About this exercise>
Decide whether each statement below agrees with the text about the Roy Petty Show, answering yes or no and quoting the words of the text that settle it. 1. The show moved to Univision in November 2002. 2. Reyna Cavasos has cohosted the program since June 2012. 3. Roy Petty created the show.

Excerpted text>
◆ ◆ ◆ ◆ ◆
The Roy Petty Show also called Hora Legal con el Abogado Roy Petty is a Spanish language television and radio show which first aired in Texas, Oklahoma, Arkansas, and Mexico on TeleAmerica television in November 1999. The show was created by the Hispanic community leader Luis de la Garza to follow his Foro 44 program. The show moved to Univision in November 2002; and it changed to a radio format in May 2012 when it began airing on Univision America radio. It also is broadcast on KTNO radio Dallas. The program is hosted by Texas Immigration Attorney Roy Petty and since June 2010 has been cohosted by Univision television personality Reyna Cavasos.

Premise
This series is a lively and informative talk show which features Texas Immigration Lawyer Roy Petty who answers caller questions about legal matters, principally immigration and consumer advocacy. The show's "Scams Exposed!" segment has led to judgments and criminal prosecutions against con artists who have defrauded immigrants. In March 2005, the show exposed a multimillion-dollar document fraud scam orchestrated by an undocumented Mexican Fidelina Cuevas. In 2013, the Roy Petty Show exposed fraud which led to a civil fraud judgment against Mundo Latino of Dallas and Cecilia McDaniel. As a result of the investigation, Mundo Latino filed for bankruptcy and shut down.
◆ ◆ ◆ ◆ ◆
Dataset records>
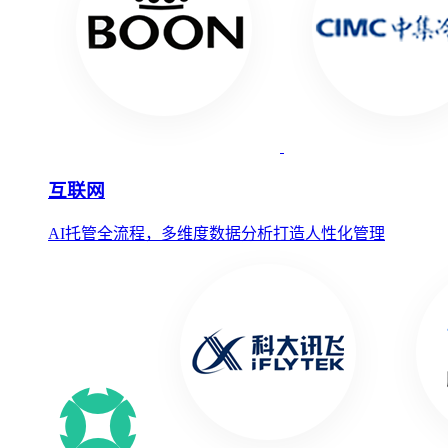
互联网
AI托管全流程，多维度数据分析打造人性化管理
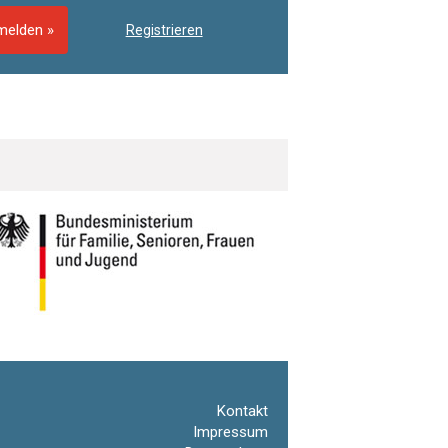
elden »
Registrieren
Kontakt
Impressum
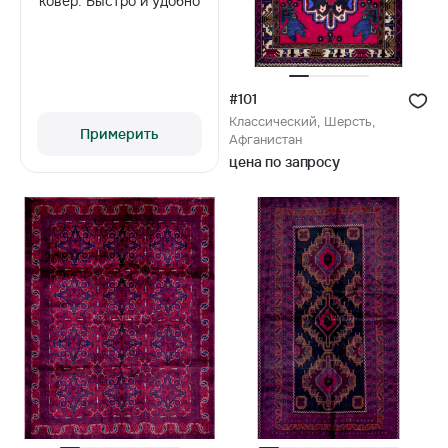
ковёр. Быстро и удобно
#101
Классический, Шерсть,
Примерить
Афганистан
цена по запросу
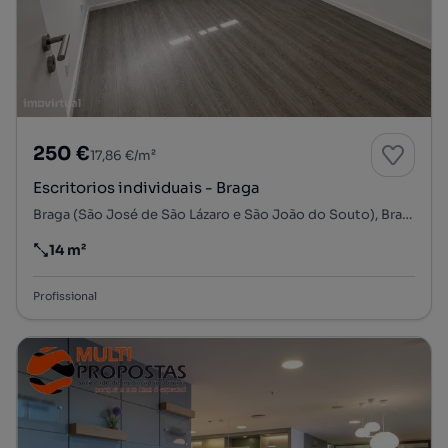
250 €
17,86 €/m²
Escritorios individuais - Braga
Braga (São José de São Lázaro e São João do Souto), Braga, Braga
14 m²
Preço por metro quadrado
Profissional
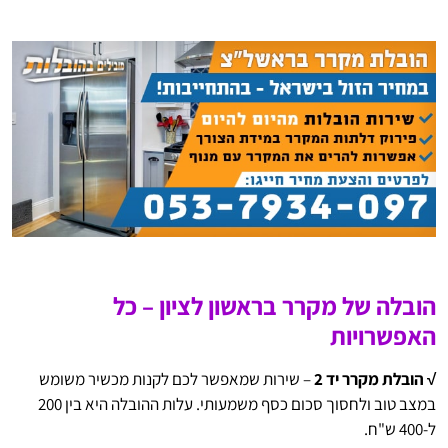
הובלה של מקרר בראשון לציון – כל
האפשרויות
√ הובלת מקרר יד 2
– שירות שמאפשר לכם לקנות מכשיר משומש
במצב טוב ולחסוך סכום כסף משמעותי. עלות ההובלה היא בין 200
ל-400 ש"ח.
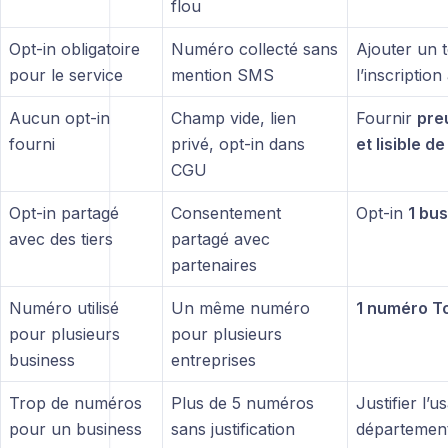
flou
Opt-in obligatoire
Numéro collecté sans
Ajouter un t
pour le service
mention SMS
l’inscriptio
Aucun opt-in
Champ vide, lien
Fournir
pre
fourni
privé, opt-in dans
et lisible de
CGU
Opt-in partagé
Consentement
Opt-in
1 bus
avec des tiers
partagé avec
partenaires
Numéro utilisé
Un même numéro
1 numéro To
pour plusieurs
pour plusieurs
business
entreprises
Trop de numéros
Plus de 5 numéros
Justifier l’u
pour un business
sans justification
département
◆ ◆ ◆ ◆ ◆
Task result>
1. Yes: "The show moved to Univision in November 2002"
2. No: "since June 2010 has been cohosted by Univision television personality Reyna Cavasos"
3. No: "The show was created by the Hispanic community leader Luis de la Garza"